PASSAGE GIVEN

* begin *

I wondered the same thing. Since I don’t have an answer, I’ll only point out that I think Fred Armisen was supposed to be Charles Nelson Reilly, not Paul Lynde.

Posted by Kathleen on 05/14  at  01:20 AM

Andrew’s comment actually supports my theory that all the characters were creepy hybrids of the stock panel celebrities of the 70s.  Openly closeted gay men with neckerchiefs and vocal tics, unite! I thought the sketch worked since it points to the utterly bizarre fact that these people weren’t one -of-a-kind, they were types.

Posted by Smartass on 05/14  at  02:37 AM

I think it was meant to be a weird Lynde / Reilly hybrid. The voice was Lynde, the scarf was CNR.

And Todd, I had the same “Mad Magazine” thought while watching the sketch. It seemed completely unnecessary. For all of the comedic ass-humping they’ve done to Alex Trebek and Celebrity Jeopardy, why pull punches?

Then again, it is a 30-year-old show, and perhaps a true Match Game parody would’ve been better off left to the Jane Curtain / Chevy Chase-era SNL.

Posted by Don Montrey on 05/14  at  09:26 AM

If I may de-construct a bit: I believe MATCH GAME had two contestants in addition to the celebrities. In this sketch, contestants are unneccessary, so get rid of them. But then it’s not MATCH GAME. The premise wouldn’t work. Hence the new title and new conceit.

Also Paul Lynde definitely wore scarves in the 70s. It was “de rigeur.”

This sketch reminded me of another back during the Will Ferrell years. It was a silly “late in the show” sketch, where Chris Parnell played the host of a 70’s MATCH GAME type show. He introduced the two contestants (Seth Myers and someone else) and then introduced the celebrity panel—which was the rest of the ENTIRE CAST doing their best 70s star impressions. The joke was that the intros kept coming and the impressions sillier until they landed on the final panelist, Rip Taylor, played by…Rip Taylor.

Maybe it was the late hour but this sketch tickled me silly. While Rip Taylor is doing his “Rip Taylor thing,” Tina Fey has this look on confusion on her face. Her mask is down and she is just watching him go off. I have been looking for it online ever since. Hulu didn’t have it.

Posted by adam_cozens on 05/14  at  01:17 PM

Great post. I was thinking the same thing (re: name change). I thought the sketch was beautifully done as far as aesthetics are concerned and the concept was a lot better than I thought it would be going in (too many botched game show parodies in the past have be wary). I liked it, but yeah, a little confused about the need/desire for changing the panel members names.

It would also be cool if they gave that new girl some decent lines. I know that Amy and Kristen and Keenan are getting a lot of their laughs primarily on familiarity, but they still seem to be sand-bagging this girl and it is kinda painful to watch.

* end *

RECORDED INFORMATION
* begin *

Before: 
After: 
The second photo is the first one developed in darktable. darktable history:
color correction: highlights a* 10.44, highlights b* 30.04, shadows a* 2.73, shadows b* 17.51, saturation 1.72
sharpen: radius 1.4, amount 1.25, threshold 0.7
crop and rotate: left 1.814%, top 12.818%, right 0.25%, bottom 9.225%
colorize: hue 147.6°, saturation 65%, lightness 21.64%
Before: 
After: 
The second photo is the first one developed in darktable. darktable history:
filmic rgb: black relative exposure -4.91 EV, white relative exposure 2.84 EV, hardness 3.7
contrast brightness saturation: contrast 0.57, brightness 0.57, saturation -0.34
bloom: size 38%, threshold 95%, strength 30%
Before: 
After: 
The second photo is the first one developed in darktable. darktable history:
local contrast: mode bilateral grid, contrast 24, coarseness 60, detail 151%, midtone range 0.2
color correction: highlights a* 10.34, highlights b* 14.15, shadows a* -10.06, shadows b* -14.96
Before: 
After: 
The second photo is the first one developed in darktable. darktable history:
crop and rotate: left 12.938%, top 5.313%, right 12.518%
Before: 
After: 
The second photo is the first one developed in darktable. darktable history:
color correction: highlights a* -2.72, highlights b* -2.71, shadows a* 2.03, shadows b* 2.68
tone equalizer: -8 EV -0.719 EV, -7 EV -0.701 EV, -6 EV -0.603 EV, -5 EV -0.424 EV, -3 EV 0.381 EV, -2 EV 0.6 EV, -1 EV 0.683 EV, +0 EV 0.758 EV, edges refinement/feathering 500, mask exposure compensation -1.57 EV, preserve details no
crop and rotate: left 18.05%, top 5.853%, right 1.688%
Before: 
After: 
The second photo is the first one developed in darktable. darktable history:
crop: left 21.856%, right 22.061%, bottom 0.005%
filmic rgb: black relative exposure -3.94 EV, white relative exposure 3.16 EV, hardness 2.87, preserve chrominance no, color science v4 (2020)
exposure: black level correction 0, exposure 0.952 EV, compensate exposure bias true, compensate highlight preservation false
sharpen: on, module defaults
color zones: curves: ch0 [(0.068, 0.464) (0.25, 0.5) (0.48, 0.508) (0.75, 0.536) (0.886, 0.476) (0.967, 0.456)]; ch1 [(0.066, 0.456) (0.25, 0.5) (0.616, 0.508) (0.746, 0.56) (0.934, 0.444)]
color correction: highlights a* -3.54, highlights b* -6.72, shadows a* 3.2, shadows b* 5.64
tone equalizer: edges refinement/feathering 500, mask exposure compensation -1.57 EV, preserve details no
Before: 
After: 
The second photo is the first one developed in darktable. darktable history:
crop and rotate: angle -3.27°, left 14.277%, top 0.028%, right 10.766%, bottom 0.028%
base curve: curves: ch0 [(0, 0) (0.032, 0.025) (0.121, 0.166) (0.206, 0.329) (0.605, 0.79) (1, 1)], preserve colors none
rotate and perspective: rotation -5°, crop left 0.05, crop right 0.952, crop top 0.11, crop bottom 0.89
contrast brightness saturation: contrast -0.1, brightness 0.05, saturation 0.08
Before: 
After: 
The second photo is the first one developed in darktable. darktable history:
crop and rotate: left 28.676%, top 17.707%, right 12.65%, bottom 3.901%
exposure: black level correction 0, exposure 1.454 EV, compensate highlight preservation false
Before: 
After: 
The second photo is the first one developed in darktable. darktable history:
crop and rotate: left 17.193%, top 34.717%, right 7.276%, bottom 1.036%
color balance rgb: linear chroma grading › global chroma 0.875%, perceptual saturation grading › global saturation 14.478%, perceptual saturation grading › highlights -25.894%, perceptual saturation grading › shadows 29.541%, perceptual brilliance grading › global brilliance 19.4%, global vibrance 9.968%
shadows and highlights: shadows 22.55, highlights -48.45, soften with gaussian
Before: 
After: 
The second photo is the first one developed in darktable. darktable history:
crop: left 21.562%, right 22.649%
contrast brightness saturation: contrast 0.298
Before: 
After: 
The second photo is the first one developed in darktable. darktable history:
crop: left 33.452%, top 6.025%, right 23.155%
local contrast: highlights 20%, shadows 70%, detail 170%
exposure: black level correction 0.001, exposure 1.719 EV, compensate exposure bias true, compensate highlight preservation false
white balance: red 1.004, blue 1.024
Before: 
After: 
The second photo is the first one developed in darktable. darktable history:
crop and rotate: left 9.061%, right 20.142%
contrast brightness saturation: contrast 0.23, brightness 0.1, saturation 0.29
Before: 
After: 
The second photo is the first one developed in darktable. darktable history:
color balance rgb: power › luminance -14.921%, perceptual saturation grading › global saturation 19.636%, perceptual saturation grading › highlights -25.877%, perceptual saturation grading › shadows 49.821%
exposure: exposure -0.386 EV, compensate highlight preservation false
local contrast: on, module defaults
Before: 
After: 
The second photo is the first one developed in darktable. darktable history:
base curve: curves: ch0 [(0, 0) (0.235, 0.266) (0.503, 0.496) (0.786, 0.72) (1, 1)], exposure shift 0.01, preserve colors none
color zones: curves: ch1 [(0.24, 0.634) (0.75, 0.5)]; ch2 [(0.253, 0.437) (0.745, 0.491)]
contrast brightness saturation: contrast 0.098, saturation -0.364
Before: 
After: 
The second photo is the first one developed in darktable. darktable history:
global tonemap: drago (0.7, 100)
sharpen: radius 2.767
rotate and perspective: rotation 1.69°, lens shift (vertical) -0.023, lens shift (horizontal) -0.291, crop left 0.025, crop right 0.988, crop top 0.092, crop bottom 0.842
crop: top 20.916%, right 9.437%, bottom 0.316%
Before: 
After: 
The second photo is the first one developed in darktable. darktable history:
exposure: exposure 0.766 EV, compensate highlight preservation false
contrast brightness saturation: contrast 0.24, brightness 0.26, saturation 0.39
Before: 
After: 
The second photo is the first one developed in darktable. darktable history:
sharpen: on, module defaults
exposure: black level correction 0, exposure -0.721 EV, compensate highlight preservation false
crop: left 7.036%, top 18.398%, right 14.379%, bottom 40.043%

* end *

WHAT IS BEING ASKED
Using the comment thread above, decide whether each of these statements agrees with it: (a) Match Game had two contestants in addition to the celebrities; (b) Hulu had the Rip Taylor sketch from the Will Ferrell years; (c) Chris Parnell played Rip Taylor in that earlier sketch. Answer each with yes or no and quote the words from the thread that settle it.

FULL OUTPUT
(a) Yes: "I believe MATCH GAME had two contestants in addition to the celebrities."
(b) No: "Hulu didn’t have it."
(c) No: "the final panelist, Rip Taylor, played by…Rip Taylor."